● **WHAT TO DO**
Please return the listing exactly as it stands, skipping any pictures.

● **RAW DATA**
((

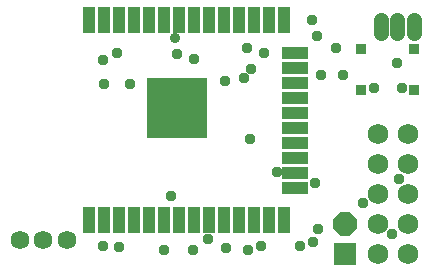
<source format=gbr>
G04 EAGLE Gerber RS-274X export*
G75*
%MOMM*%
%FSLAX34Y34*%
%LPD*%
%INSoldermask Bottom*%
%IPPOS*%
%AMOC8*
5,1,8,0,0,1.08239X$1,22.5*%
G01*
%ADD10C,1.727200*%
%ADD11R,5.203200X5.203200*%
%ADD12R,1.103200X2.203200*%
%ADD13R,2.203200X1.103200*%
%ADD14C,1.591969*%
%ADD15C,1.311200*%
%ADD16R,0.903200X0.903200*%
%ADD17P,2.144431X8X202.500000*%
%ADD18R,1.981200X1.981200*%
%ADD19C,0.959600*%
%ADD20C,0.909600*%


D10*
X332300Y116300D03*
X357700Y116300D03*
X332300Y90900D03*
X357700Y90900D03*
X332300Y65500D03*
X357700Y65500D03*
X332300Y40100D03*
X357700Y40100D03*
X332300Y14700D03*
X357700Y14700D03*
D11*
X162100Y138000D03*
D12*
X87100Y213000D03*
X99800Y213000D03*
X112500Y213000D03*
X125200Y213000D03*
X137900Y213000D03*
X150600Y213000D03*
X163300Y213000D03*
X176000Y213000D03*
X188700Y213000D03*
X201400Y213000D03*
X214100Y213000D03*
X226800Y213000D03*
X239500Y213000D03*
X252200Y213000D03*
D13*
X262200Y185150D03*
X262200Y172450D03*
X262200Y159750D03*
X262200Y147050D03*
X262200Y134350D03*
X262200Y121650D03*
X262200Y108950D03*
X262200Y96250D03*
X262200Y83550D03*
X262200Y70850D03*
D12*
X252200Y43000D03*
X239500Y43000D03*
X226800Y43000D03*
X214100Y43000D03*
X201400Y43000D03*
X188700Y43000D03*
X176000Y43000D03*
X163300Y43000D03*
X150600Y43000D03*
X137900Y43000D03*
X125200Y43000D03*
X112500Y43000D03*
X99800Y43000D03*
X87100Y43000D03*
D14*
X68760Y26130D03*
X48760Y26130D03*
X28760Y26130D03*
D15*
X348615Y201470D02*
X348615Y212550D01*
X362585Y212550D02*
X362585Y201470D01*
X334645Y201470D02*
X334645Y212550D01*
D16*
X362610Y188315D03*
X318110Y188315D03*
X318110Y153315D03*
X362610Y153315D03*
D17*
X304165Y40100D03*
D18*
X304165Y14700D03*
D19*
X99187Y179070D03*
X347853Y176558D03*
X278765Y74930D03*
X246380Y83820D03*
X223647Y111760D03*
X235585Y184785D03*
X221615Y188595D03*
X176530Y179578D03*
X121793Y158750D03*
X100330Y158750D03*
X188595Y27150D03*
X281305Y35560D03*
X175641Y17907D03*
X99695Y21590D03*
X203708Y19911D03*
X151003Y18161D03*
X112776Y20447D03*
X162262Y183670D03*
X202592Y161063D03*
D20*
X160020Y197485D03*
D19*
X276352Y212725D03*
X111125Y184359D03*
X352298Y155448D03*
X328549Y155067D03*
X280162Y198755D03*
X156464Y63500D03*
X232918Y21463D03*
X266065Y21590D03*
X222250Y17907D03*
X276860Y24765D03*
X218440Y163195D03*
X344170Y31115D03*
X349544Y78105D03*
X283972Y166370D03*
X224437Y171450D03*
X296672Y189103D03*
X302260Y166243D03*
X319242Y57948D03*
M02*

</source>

))

● **FINISHED TASK**
<source format=gbr>
G04 EAGLE Gerber RS-274X export*
G75*
%MOMM*%
%FSLAX34Y34*%
%LPD*%
%INSoldermask Bottom*%
%IPPOS*%
%AMOC8*
5,1,8,0,0,1.08239X$1,22.5*%
G01*
%ADD10C,1.727200*%
%ADD11R,5.203200X5.203200*%
%ADD12R,1.103200X2.203200*%
%ADD13R,2.203200X1.103200*%
%ADD14C,1.591969*%
%ADD15C,1.311200*%
%ADD16R,0.903200X0.903200*%
%ADD17P,2.144431X8X202.500000*%
%ADD18R,1.981200X1.981200*%
%ADD19C,0.959600*%
%ADD20C,0.909600*%


D10*
X332300Y116300D03*
X357700Y116300D03*
X332300Y90900D03*
X357700Y90900D03*
X332300Y65500D03*
X357700Y65500D03*
X332300Y40100D03*
X357700Y40100D03*
X332300Y14700D03*
X357700Y14700D03*
D11*
X162100Y138000D03*
D12*
X87100Y213000D03*
X99800Y213000D03*
X112500Y213000D03*
X125200Y213000D03*
X137900Y213000D03*
X150600Y213000D03*
X163300Y213000D03*
X176000Y213000D03*
X188700Y213000D03*
X201400Y213000D03*
X214100Y213000D03*
X226800Y213000D03*
X239500Y213000D03*
X252200Y213000D03*
D13*
X262200Y185150D03*
X262200Y172450D03*
X262200Y159750D03*
X262200Y147050D03*
X262200Y134350D03*
X262200Y121650D03*
X262200Y108950D03*
X262200Y96250D03*
X262200Y83550D03*
X262200Y70850D03*
D12*
X252200Y43000D03*
X239500Y43000D03*
X226800Y43000D03*
X214100Y43000D03*
X201400Y43000D03*
X188700Y43000D03*
X176000Y43000D03*
X163300Y43000D03*
X150600Y43000D03*
X137900Y43000D03*
X125200Y43000D03*
X112500Y43000D03*
X99800Y43000D03*
X87100Y43000D03*
D14*
X68760Y26130D03*
X48760Y26130D03*
X28760Y26130D03*
D15*
X348615Y201470D02*
X348615Y212550D01*
X362585Y212550D02*
X362585Y201470D01*
X334645Y201470D02*
X334645Y212550D01*
D16*
X362610Y188315D03*
X318110Y188315D03*
X318110Y153315D03*
X362610Y153315D03*
D17*
X304165Y40100D03*
D18*
X304165Y14700D03*
D19*
X99187Y179070D03*
X347853Y176558D03*
X278765Y74930D03*
X246380Y83820D03*
X223647Y111760D03*
X235585Y184785D03*
X221615Y188595D03*
X176530Y179578D03*
X121793Y158750D03*
X100330Y158750D03*
X188595Y27150D03*
X281305Y35560D03*
X175641Y17907D03*
X99695Y21590D03*
X203708Y19911D03*
X151003Y18161D03*
X112776Y20447D03*
X162262Y183670D03*
X202592Y161063D03*
D20*
X160020Y197485D03*
D19*
X276352Y212725D03*
X111125Y184359D03*
X352298Y155448D03*
X328549Y155067D03*
X280162Y198755D03*
X156464Y63500D03*
X232918Y21463D03*
X266065Y21590D03*
X222250Y17907D03*
X276860Y24765D03*
X218440Y163195D03*
X344170Y31115D03*
X349544Y78105D03*
X283972Y166370D03*
X224437Y171450D03*
X296672Y189103D03*
X302260Y166243D03*
X319242Y57948D03*
M02*

</source>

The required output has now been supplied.